Ändern Sie in allen folgenden Zeilen jedes Vorkommen von "Luz Marina Yepes Pérez" zu "L. M. Yepes Pérez" und geben Sie den übrigen Text unverändert wieder. Die Bildmarkierungen entfallen in der Ausgabe.

[Textextraktionen auf Seitenebene]

_ _ _ _ _ _ _

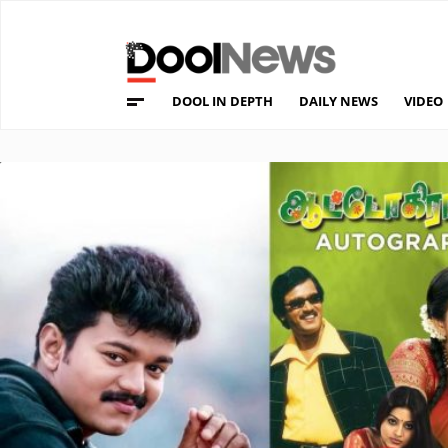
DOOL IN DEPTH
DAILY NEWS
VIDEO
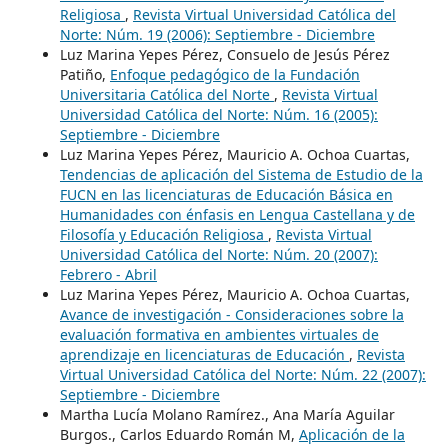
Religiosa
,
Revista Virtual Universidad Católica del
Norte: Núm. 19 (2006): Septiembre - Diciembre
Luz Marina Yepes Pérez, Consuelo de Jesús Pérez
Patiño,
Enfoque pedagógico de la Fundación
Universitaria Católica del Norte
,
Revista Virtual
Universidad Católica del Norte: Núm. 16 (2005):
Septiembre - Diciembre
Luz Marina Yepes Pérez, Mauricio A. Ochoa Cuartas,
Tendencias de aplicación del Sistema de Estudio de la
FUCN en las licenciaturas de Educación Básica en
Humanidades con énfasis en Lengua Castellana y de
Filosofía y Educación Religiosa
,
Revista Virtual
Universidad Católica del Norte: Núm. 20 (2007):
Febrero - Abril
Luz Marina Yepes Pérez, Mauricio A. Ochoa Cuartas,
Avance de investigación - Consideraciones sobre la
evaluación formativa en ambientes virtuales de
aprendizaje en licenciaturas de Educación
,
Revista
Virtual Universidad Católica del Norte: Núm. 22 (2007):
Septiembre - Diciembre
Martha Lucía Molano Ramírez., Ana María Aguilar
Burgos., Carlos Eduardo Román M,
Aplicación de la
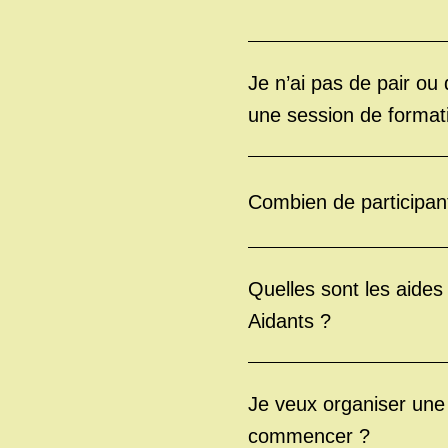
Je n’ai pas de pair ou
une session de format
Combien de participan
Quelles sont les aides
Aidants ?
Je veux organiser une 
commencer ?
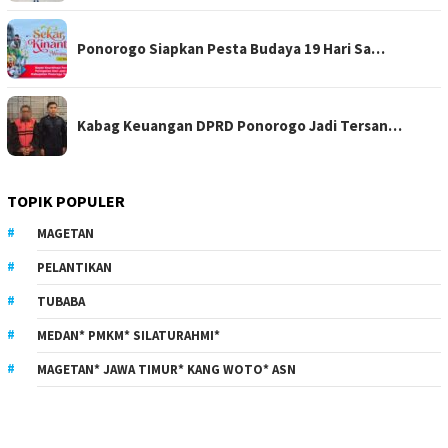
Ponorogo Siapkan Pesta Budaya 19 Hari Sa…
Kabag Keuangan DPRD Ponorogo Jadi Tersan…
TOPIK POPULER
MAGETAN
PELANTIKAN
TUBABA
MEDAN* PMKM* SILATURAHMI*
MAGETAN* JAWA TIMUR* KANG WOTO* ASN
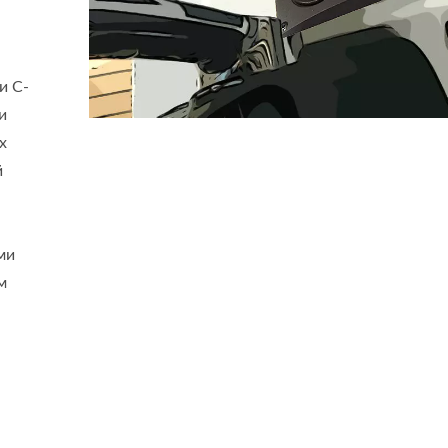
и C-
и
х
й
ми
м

_ _ _ _ _ _ _

§ ANTWORT:
DOOL IN DEPTH
DAILY NEWS
VIDEO
Religiosa
,
Revista Virtual Universidad Católica del
Norte: Núm. 19 (2006): Septiembre - Diciembre
L. M. Yepes Pérez, Consuelo de Jesús Pérez
Patiño,
Enfoque pedagógico de la Fundación
Universitaria Católica del Norte
,
Revista Virtual
Universidad Católica del Norte: Núm. 16 (2005):
Septiembre - Diciembre
L. M. Yepes Pérez, Mauricio A. Ochoa Cuartas,
Tendencias de aplicación del Sistema de Estudio de la
FUCN en las licenciaturas de Educación Básica en
Humanidades con énfasis en Lengua Castellana y de
Filosofía y Educación Religiosa
,
Revista Virtual
Universidad Católica del Norte: Núm. 20 (2007):
Febrero - Abril
L. M. Yepes Pérez, Mauricio A. Ochoa Cuartas,
Avance de investigación - Consideraciones sobre la
evaluación formativa en ambientes virtuales de
aprendizaje en licenciaturas de Educación
,
Revista
Virtual Universidad Católica del Norte: Núm. 22 (2007):
Septiembre - Diciembre
Martha Lucía Molano Ramírez., Ana María Aguilar
Burgos., Carlos Eduardo Román M,
Aplicación de la
Je n’ai pas de pair ou
une session de format
Combien de participan
Quelles sont les aides
Aidants ?
Je veux organiser une 
commencer ?
Ponorogo Siapkan Pesta Budaya 19 Hari Sa…
Kabag Keuangan DPRD Ponorogo Jadi Tersan…
TOPIK POPULER
MAGETAN
PELANTIKAN
TUBABA
MEDAN* PMKM* SILATURAHMI*
MAGETAN* JAWA TIMUR* KANG WOTO* ASN
и C-
и
х
й
ми
м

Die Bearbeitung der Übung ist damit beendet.